## EXERCISE INPUTS
_ _ _
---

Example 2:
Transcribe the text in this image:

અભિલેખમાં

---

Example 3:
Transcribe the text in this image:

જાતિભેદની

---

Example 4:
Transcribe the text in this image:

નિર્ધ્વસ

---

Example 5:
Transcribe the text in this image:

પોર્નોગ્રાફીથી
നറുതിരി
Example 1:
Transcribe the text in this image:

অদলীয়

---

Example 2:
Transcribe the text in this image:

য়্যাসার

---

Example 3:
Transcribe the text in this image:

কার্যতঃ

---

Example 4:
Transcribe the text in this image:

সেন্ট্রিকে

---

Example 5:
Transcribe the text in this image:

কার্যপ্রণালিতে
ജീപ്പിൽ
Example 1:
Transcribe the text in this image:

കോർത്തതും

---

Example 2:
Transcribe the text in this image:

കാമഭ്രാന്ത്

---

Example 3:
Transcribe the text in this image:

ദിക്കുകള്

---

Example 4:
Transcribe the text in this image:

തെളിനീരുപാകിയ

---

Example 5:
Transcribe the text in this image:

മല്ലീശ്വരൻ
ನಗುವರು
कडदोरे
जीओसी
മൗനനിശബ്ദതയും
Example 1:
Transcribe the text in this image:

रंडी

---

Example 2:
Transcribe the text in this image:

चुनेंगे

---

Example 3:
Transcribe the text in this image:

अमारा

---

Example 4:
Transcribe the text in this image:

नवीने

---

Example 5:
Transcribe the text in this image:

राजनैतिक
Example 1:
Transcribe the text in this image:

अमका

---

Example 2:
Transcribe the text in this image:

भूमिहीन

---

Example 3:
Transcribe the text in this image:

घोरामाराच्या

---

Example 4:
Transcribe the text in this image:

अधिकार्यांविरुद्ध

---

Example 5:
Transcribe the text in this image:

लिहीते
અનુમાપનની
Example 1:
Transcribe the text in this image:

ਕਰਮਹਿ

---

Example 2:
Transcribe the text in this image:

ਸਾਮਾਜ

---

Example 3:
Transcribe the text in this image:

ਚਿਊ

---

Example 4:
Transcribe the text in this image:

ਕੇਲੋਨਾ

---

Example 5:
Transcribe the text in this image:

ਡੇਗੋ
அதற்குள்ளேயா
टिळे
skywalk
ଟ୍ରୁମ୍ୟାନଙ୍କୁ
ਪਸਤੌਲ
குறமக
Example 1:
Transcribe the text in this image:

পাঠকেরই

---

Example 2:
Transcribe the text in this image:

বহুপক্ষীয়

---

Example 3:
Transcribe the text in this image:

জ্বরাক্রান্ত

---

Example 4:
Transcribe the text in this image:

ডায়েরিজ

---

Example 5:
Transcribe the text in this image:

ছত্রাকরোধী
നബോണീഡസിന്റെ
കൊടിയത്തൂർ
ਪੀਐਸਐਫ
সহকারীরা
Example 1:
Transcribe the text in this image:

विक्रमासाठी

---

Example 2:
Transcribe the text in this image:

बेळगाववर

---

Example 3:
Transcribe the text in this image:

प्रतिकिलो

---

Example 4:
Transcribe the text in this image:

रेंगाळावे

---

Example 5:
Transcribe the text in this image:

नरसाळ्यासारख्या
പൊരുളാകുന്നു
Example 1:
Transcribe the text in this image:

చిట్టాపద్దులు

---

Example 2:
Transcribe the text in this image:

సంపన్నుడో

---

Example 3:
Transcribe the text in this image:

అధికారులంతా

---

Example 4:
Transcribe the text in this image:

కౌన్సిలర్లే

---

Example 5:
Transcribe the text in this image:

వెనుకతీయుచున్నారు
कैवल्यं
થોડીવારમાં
_ _ _
## EXERCISE INSTRUCTIONS
Write all of the data above again, exactly as given.

## ANSWER TO THE PROBLEM
---

Example 2:
Transcribe the text in this image:

અભિલેખમાં

---

Example 3:
Transcribe the text in this image:

જાતિભેદની

---

Example 4:
Transcribe the text in this image:

નિર્ધ્વસ

---

Example 5:
Transcribe the text in this image:

પોર્નોગ્રાફીથી
നറുതിരി
Example 1:
Transcribe the text in this image:

অদলীয়

---

Example 2:
Transcribe the text in this image:

য়্যাসার

---

Example 3:
Transcribe the text in this image:

কার্যতঃ

---

Example 4:
Transcribe the text in this image:

সেন্ট্রিকে

---

Example 5:
Transcribe the text in this image:

কার্যপ্রণালিতে
ജീപ്പിൽ
Example 1:
Transcribe the text in this image:

കോർത്തതും

---

Example 2:
Transcribe the text in this image:

കാമഭ്രാന്ത്

---

Example 3:
Transcribe the text in this image:

ദിക്കുകള്

---

Example 4:
Transcribe the text in this image:

തെളിനീരുപാകിയ

---

Example 5:
Transcribe the text in this image:

മല്ലീശ്വരൻ
ನಗುವರು
कडदोरे
जीओसी
മൗനനിശബ്ദതയും
Example 1:
Transcribe the text in this image:

रंडी

---

Example 2:
Transcribe the text in this image:

चुनेंगे

---

Example 3:
Transcribe the text in this image:

अमारा

---

Example 4:
Transcribe the text in this image:

नवीने

---

Example 5:
Transcribe the text in this image:

राजनैतिक
Example 1:
Transcribe the text in this image:

अमका

---

Example 2:
Transcribe the text in this image:

भूमिहीन

---

Example 3:
Transcribe the text in this image:

घोरामाराच्या

---

Example 4:
Transcribe the text in this image:

अधिकार्यांविरुद्ध

---

Example 5:
Transcribe the text in this image:

लिहीते
અનુમાપનની
Example 1:
Transcribe the text in this image:

ਕਰਮਹਿ

---

Example 2:
Transcribe the text in this image:

ਸਾਮਾਜ

---

Example 3:
Transcribe the text in this image:

ਚਿਊ

---

Example 4:
Transcribe the text in this image:

ਕੇਲੋਨਾ

---

Example 5:
Transcribe the text in this image:

ਡੇਗੋ
அதற்குள்ளேயா
टिळे
skywalk
ଟ୍ରୁମ୍ୟାନଙ୍କୁ
ਪਸਤੌਲ
குறமக
Example 1:
Transcribe the text in this image:

পাঠকেরই

---

Example 2:
Transcribe the text in this image:

বহুপক্ষীয়

---

Example 3:
Transcribe the text in this image:

জ্বরাক্রান্ত

---

Example 4:
Transcribe the text in this image:

ডায়েরিজ

---

Example 5:
Transcribe the text in this image:

ছত্রাকরোধী
നബോണീഡസിന്റെ
കൊടിയത്തൂർ
ਪੀਐਸਐਫ
সহকারীরা
Example 1:
Transcribe the text in this image:

विक्रमासाठी

---

Example 2:
Transcribe the text in this image:

बेळगाववर

---

Example 3:
Transcribe the text in this image:

प्रतिकिलो

---

Example 4:
Transcribe the text in this image:

रेंगाळावे

---

Example 5:
Transcribe the text in this image:

नरसाळ्यासारख्या
പൊരുളാകുന്നു
Example 1:
Transcribe the text in this image:

చిట్టాపద్దులు

---

Example 2:
Transcribe the text in this image:

సంపన్నుడో

---

Example 3:
Transcribe the text in this image:

అధికారులంతా

---

Example 4:
Transcribe the text in this image:

కౌన్సిలర్లే

---

Example 5:
Transcribe the text in this image:

వెనుకతీయుచున్నారు
कैवल्यं
થોડીવારમાં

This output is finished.